◆ DOCUMENT EXCERPT
┄┄┄┄┄┄┄┄┄┄┄┄┄┄┄┄┄┄┄┄

CHAPTER 5 The Facts About Test Scores

CLAIM Test scores are falling, and the educational system is broken and obsolete.

REALITY Test scores are at their highest point ever recorded.

Critics have complained for many years that American students are not learning as much as they used to or that academic performance is flat. But neither of these complaints is accurate.

We have only one authoritative measure of academic performance over time, and that is the National Assessment of Educational Progress, known as NAEP (pronounced “nape”). NAEP is part of the U.S. Department of Education. It has an independent governing board, called the National Assessment Governing Board. By statute, the governing board is bipartisan and consists of teachers, administrators, state legislators, governors, businesspeople, and members of the general public.

President Clinton appointed me to that board, and I served on it for seven years. I know that the questions asked on its examinations are challenging. I am willing to bet that most elected officials and journalists today would have a hard time scoring well on the NAEP tests administered across the nation to our students. Every time I hear elected officials or pundits complain about test scores, I want to ask them to take the same tests and publish their scores. I don’t expect that any of them would accept the challenge.

Critics may find this hard to believe, but students in American public schools today are studying and mastering far more difficult topics in science and mathematics than their peers forty or fifty years ago. People who doubt this should review the textbooks in common use then and now or look at the tests then and now. If they are still in doubt, I invite them to go to the NAEP Web site and review the questions in math and science for eighth-grade students. The questions range from easy to very difficult. Surely an adult should be able to answer them all, right? You are likely to learn, if you try this experiment, that the difficulty and complexity of what is taught today far exceed anything the average student encountered in school decades ago.

NAEP is central to any discussion of whether American students and the public schools they attend are doing well or badly. It has measured reading and math and other subjects over time. It is administered to samples of students; no one knows who will take it, no one can prepare to take it, no one takes the whole test. There are no stakes attached to NAEP; no student ever gets a test score. NAEP reports the results of its assessments in two different ways.

• One is by scale scores, ranging from 0 to 500. Scale scores reflect what students know and can do. It is like a scale that tells you how much you weigh but offers no judgment about what you should weigh.

• The other is achievement levels, in which the highest level is “advanced,” then “proficient,” then “basic,” and last “below basic.” Achievement levels are judgments set by external panels that determine what students should know and be able to do.

To see how these two measures work, consider the reporting of scores for fourth-grade mathematics. If we were looking at the scale scores, we would learn that the scale score in the year 2000 was 226; by 2011, it was 241. The score is higher, but there is no qualitative judgment about what it ought to be. The maximum on the scale is 500, but there is no expectation that the nation will one day score 500 or that a score of 241 can be translated to mean ²⁴¹⁄₅₀₀. It is not a grade of 48 percent. It is not a passing grade or a failing grade. It is a trend line, period.

If you take the same fourth-grade mathematics report and look at the achievement levels, you will learn that 65 percent scored at basic or above in 2000, and 82 percent were at basic or above in 2011. Unlike the scale score, which shows only the direction of the trend, the achievement levels represent a judgment about how well students are performing.

┄┄┄┄┄┄┄┄┄┄┄┄┄┄┄┄┄┄┄┄

◆ RECORDED DATA
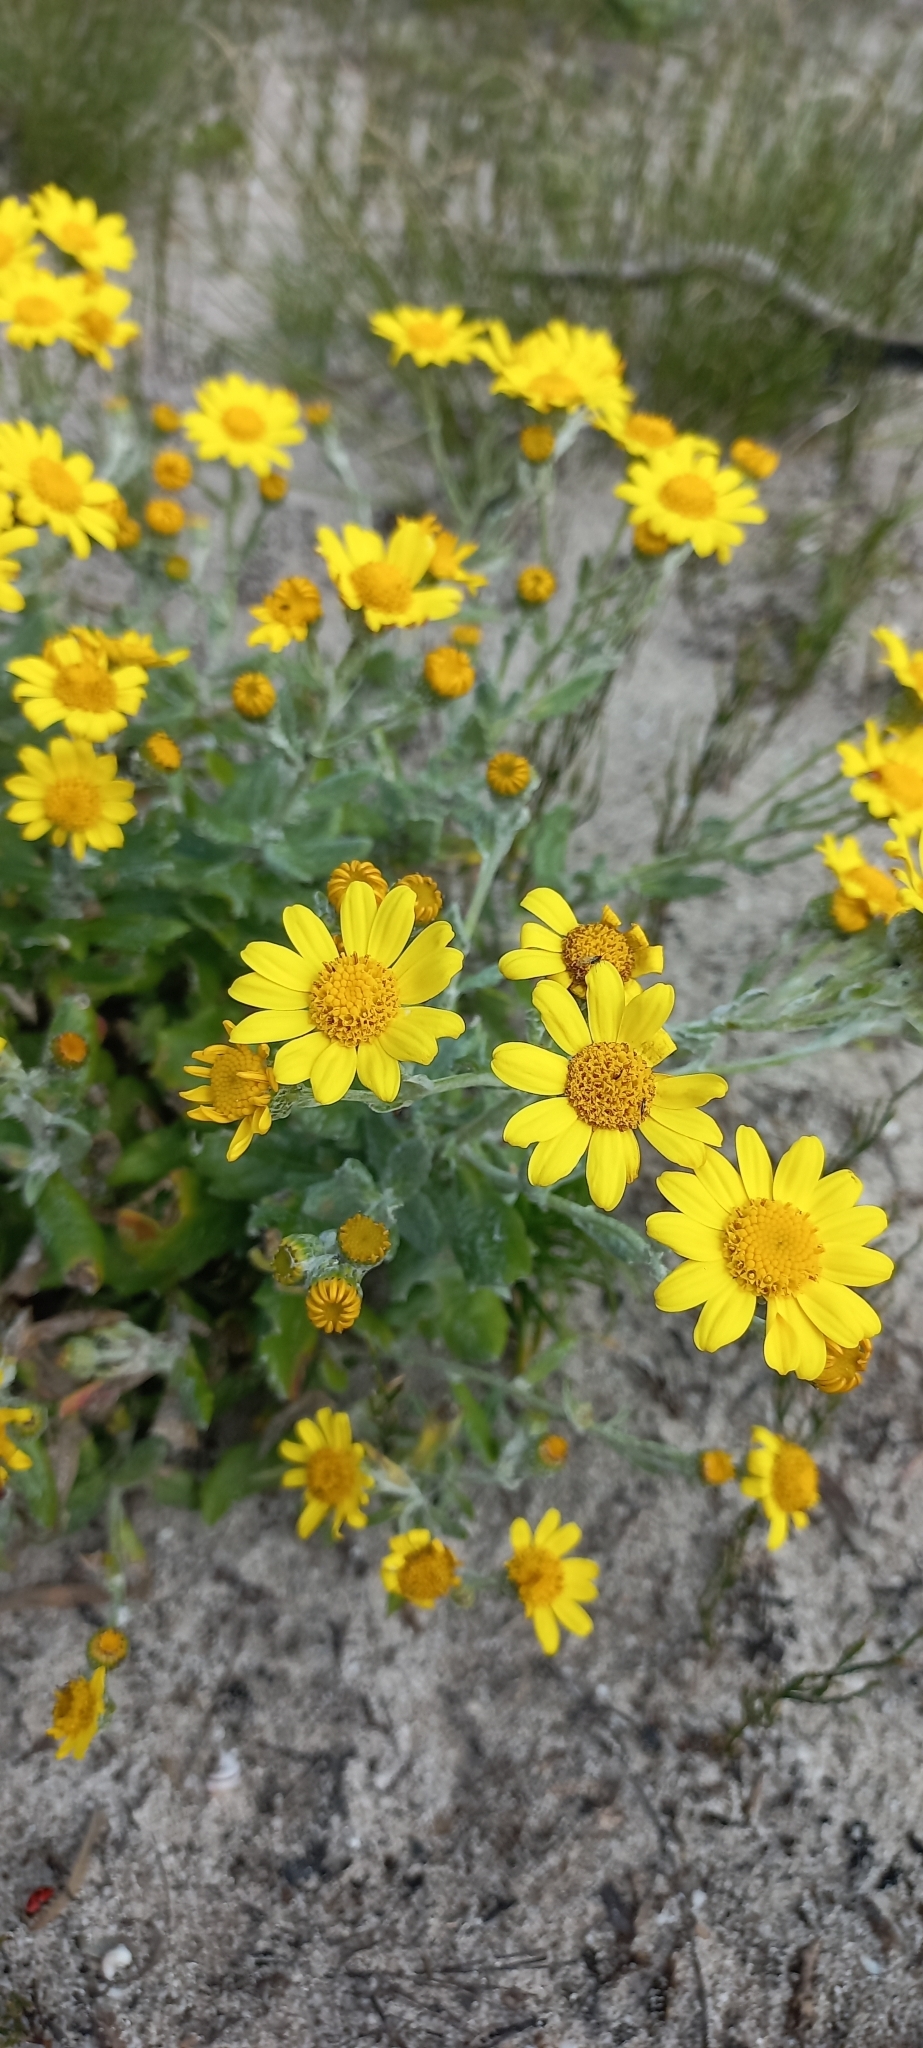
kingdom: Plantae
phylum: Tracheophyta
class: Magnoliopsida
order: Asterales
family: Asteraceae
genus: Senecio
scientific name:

┄┄┄┄┄┄┄┄┄┄┄┄┄┄┄┄┄┄┄┄

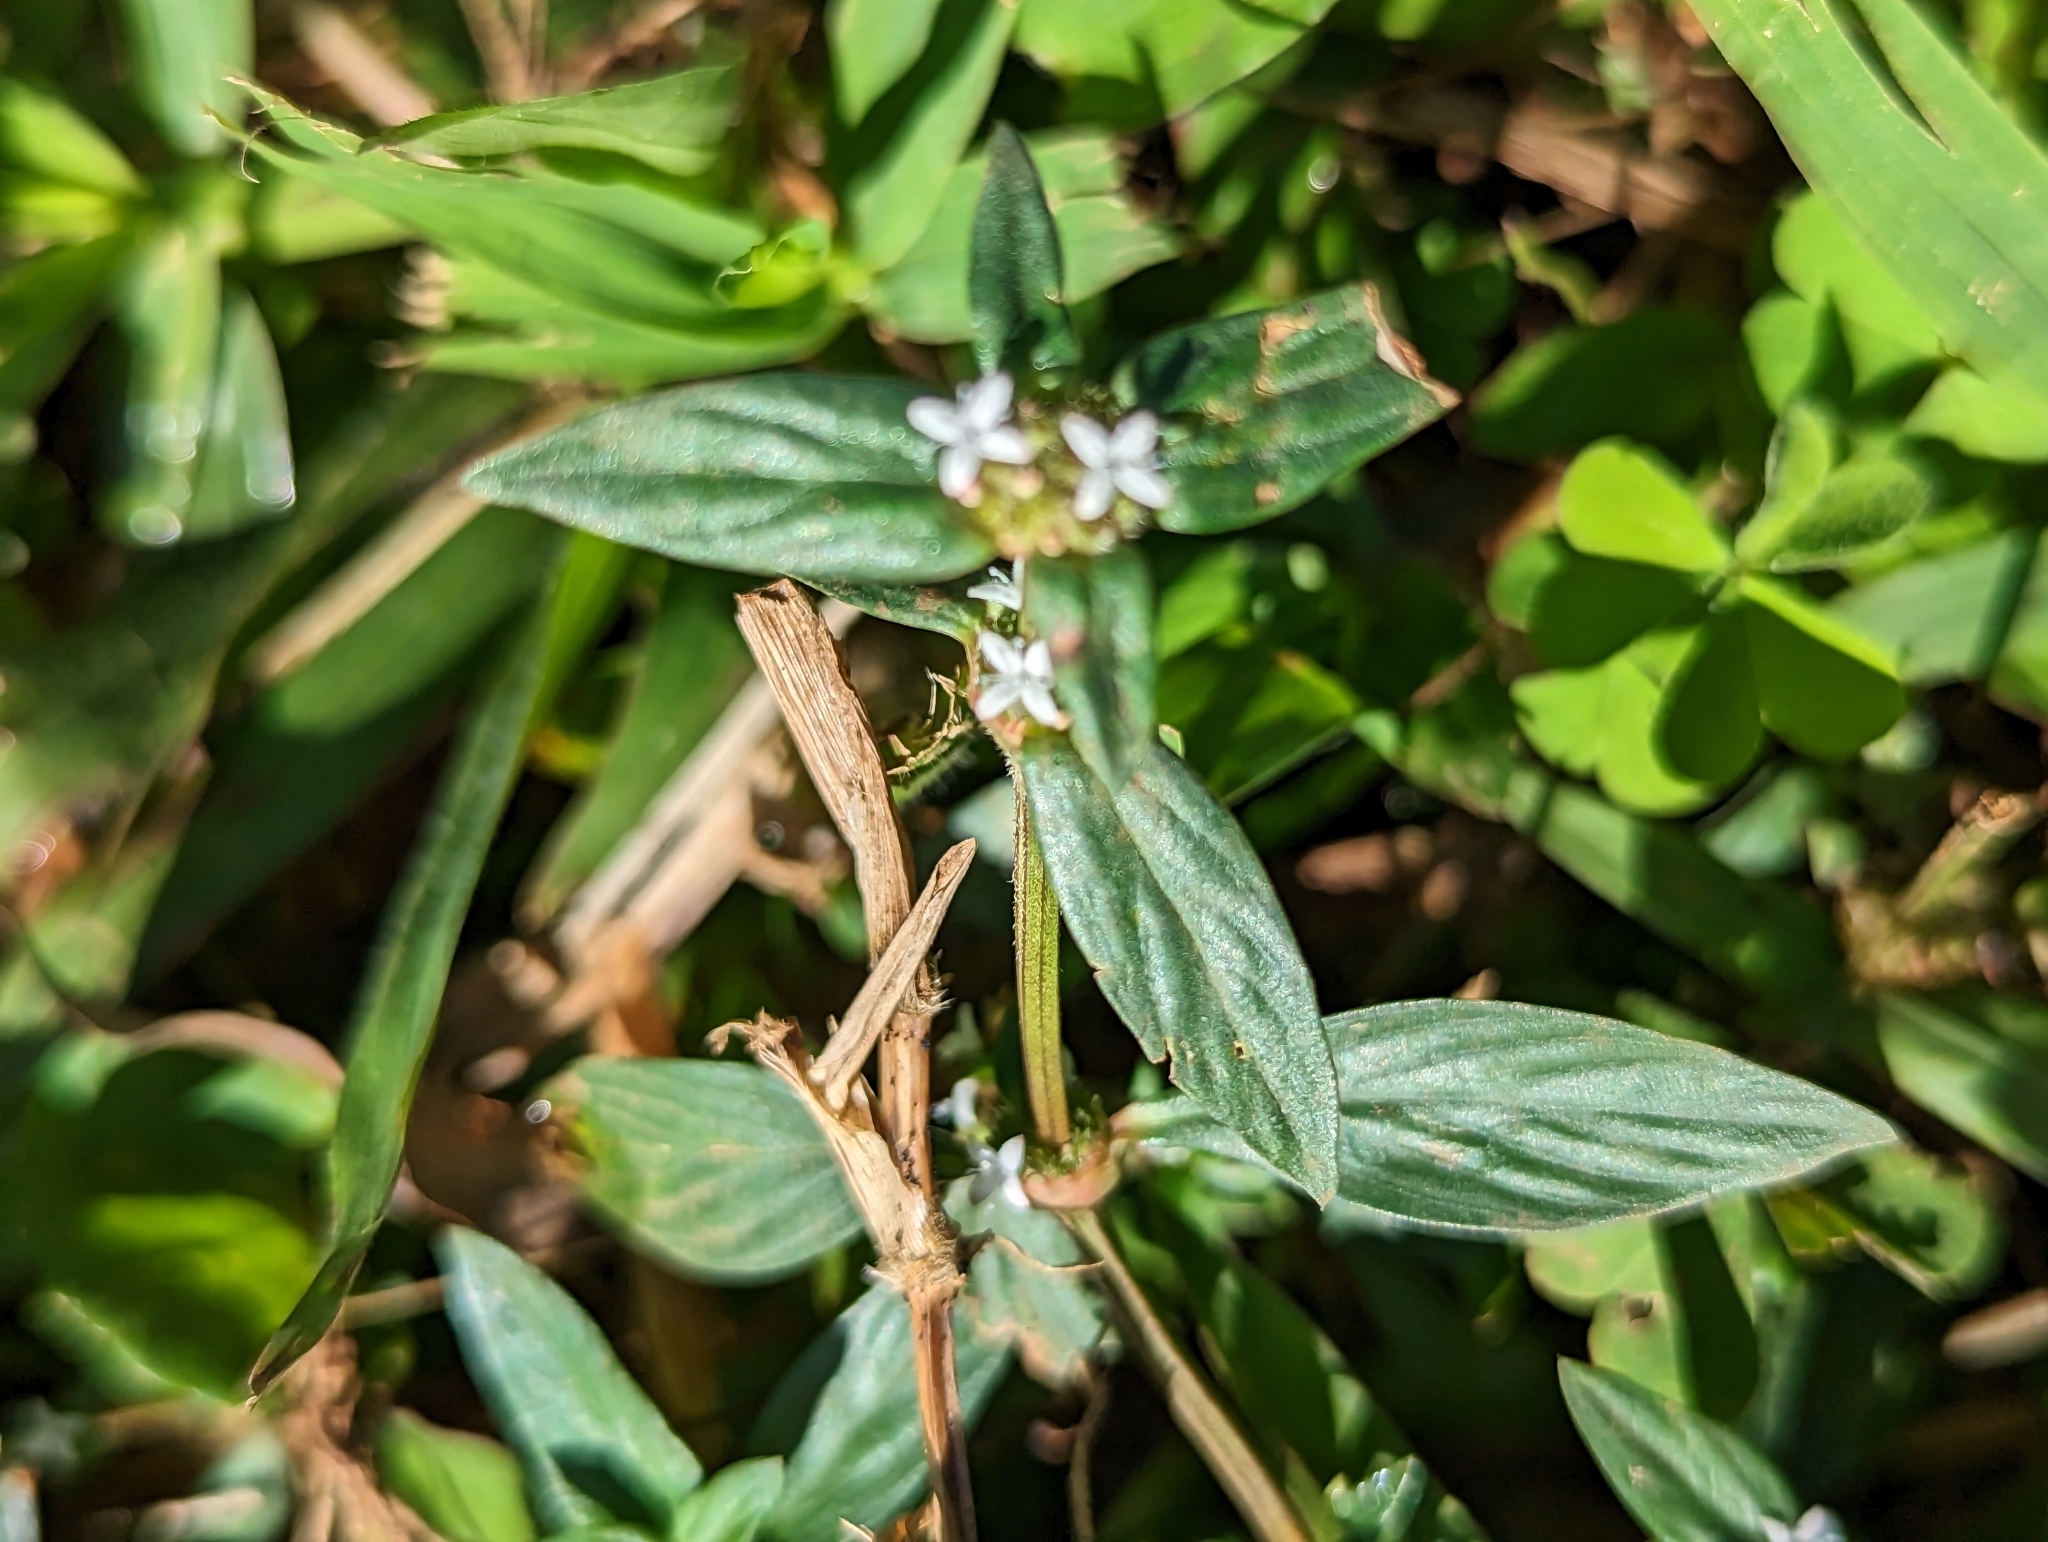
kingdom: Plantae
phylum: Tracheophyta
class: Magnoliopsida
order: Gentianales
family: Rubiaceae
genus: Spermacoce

┄┄┄┄┄┄┄┄┄┄┄┄┄┄┄┄┄┄┄┄

◆ WHAT IS NEEDED
Write the next part of the chapter on test scores and NAEP, picking up right after its final sentence about achievement levels.

◆ RESULT
^*Significantly different (p<.05) from 2011

The NAEP governing board authorized the establishment of achievement levels in the early 1990s with the hope that the public would have a better understanding of student performance, as compared with scale scores. Critics of the achievement levels complained at the time that the process was rushed and that the standards might be flawed and unreasonably high. But a member of the governing board, Chester E. Finn Jr., said it was necessary to move forward promptly and not to let the perfect become the “enemy of the good” for fear of sacrificing “the sense of urgency for national improvement.”¹

The critics were right. The achievement levels have not led to better understanding. Instead, the public is confused about what expectations are appropriate. The achievement levels present a bleak portrait of what students know and can do and, like No Child Left Behind, create the expectation that all students ought to be proficient.

All definitions of education standards are subjective. People who set standards use their own judgment to decide what students ought to know and how well they should know it. People use their own judgment to decide the passing mark on a test. None of this is science. It is human judgment, subject to error and bias; the passing mark may go up or down, and the decision about what students should know in which grades may change, depending on who is making the decisions and whether they want the test to be hard or easy or just right. All of these are judgmental decisions, not science.

Here are definitions of NAEP’s achievement levels:

“Advanced” represents a superior level of academic performance. In most subjects and grades, only 3–8 percent of students reach that level. I think of it as A+. Very few students in any grade or subject score “advanced.”

“Proficient” represents solid achievement. The National Assessment Governing Board (NAGB) defines it as “solid academic performance for each grade assessed. This is a very high level of academic achievement. Students reaching this level have demonstrated competency over challenging subject matter, including subject matter knowledge, application of such knowledge to real-world situations, and analytical skills appropriate to the subject matter.” From what I observed as a member of the NAGB who reviewed questions and results over a seven-year period, a student who is “proficient” earns a solid A and not less than a strong B+.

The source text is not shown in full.